## TAREA
Sigue escribiendo la nota sobre el plan de paz para Ucrania a partir de su última oración.

## TEXTO DADO
Desde Rusia advirtieron que los cambios propuestos no favorecen un acuerdo duradero, mientras Washington continúa con negociaciones paralelas con Kiev y Moscú

Los cambios que Ucrania y los países europeos intentan introducir en el plan de paz no acercan la posibilidad de alcanzar un acuerdo, afirmó el asesor presidencial ruso Yuri Ushakov. Según sostuvo, las propuestas impulsadas en las últimas semanas no mejoran el documento ni aumentan las chances de lograr una paz a largo plazo, en un contexto de negociaciones aún inconclusas y con posiciones encontradas entre las partes.
Cuestionamientos del Kremlin y críticas al rol europeo
Ushakov aseguró que las iniciativas promovidas desde Kiev y distintas capitales europeas no contribuyen a generar condiciones favorables para una solución estable del conflicto. Sus declaraciones se suman a las del canciller ruso Serguéi Lavrov, quien cuestionó la intervención europea en el diálogo y sostuvo que su participación no resulta útil para el proceso. Desde el Kremlin también señalaron que la presencia de Europa en las negociaciones “no augura nada bueno”.
En ese marco, las autoridades rusas observan con recelo los intentos de modificar la versión inicial del plan de paz promovido por el presidente estadounidense Donald Trump, al considerar que esas correcciones alteran el equilibrio de la propuesta original.
La postura de Ucrania y las gestiones de Washington
El presidente ucraniano Volodímir Zelenski reconoció que todavía no existe una versión final consensuada del plan y explicó que Estados Unidos mantiene conversaciones tanto con Kiev como con Moscú. Señaló además que Washington se encuentra “buscando un acuerdo” en la región del Donbass y que Ucrania aspira a contar con fuerzas armadas de al menos 800.000 efectivos.

## DATOS REGISTRADOS
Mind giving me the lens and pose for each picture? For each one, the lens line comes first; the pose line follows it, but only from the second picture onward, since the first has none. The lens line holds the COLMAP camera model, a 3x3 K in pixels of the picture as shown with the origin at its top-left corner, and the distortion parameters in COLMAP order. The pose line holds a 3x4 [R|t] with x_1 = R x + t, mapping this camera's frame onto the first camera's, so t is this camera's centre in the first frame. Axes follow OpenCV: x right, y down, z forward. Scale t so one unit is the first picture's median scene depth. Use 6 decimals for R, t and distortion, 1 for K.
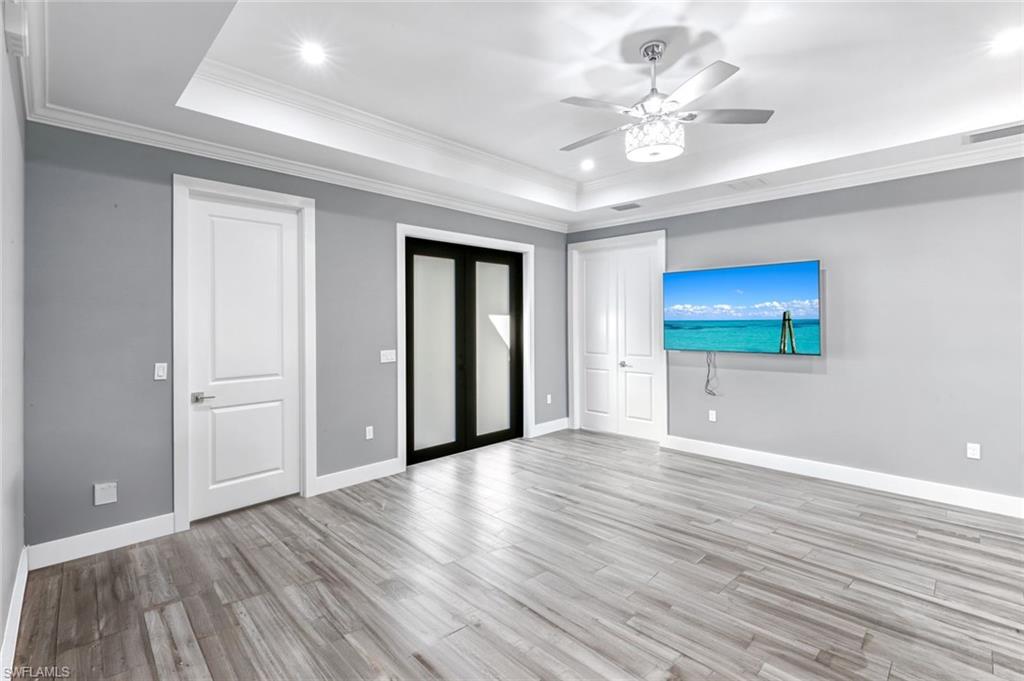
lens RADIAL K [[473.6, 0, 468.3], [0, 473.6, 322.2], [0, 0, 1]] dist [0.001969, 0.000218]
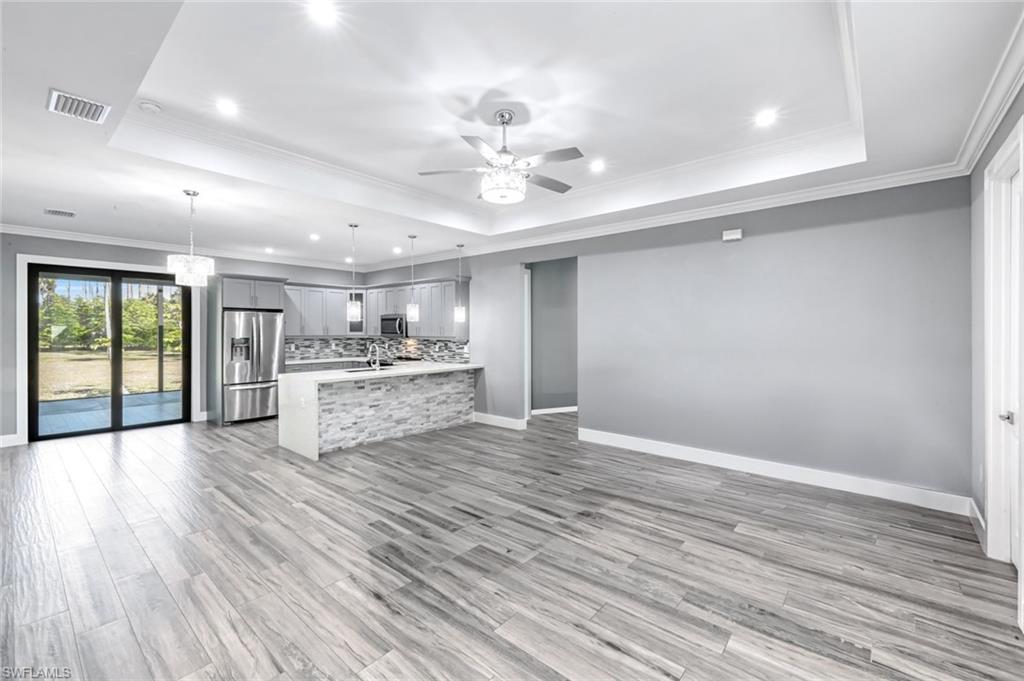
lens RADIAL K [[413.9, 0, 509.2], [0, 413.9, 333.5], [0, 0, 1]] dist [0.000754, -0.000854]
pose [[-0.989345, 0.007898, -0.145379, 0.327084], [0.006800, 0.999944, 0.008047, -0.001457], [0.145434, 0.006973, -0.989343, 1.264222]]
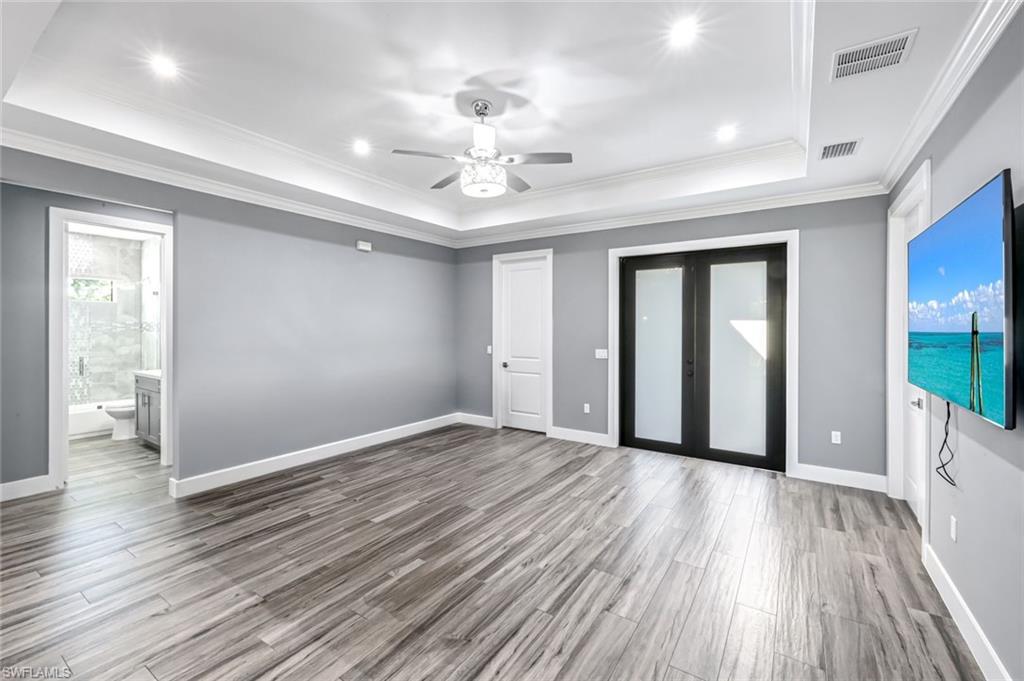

## TU RESPUESTA
La propuesta inicial incluía 28 puntos, entre ellos la no incorporación de Ucrania a la OTAN, el levantamiento gradual de las sanciones contra Rusia, la convocatoria a elecciones presidenciales en Ucrania 100 días después de la entrada en vigor del acuerdo, definiciones territoriales y la reducción del Ejército ucraniano a 600.000 efectivos. Funcionarios estadounidenses indicaron posteriormente que algunos de esos puntos fueron modificados, aunque sin precisar cuáles.
Las últimas rondas de conversaciones entre Estados Unidos y Ucrania se realizaron en Berlín los días 14 y 15 de diciembre, con la participación de Zelenski y de los enviados especiales de Trump, Steve Witkoff y Jared Kushner. En paralelo, el enviado especial de la Presidencia rusa y director del Fondo Ruso de Inversión Directa, Kiril Dmítriev, mantiene contactos en Miami, que calificó como “constructivos”, también con participación de representantes estadounidenses.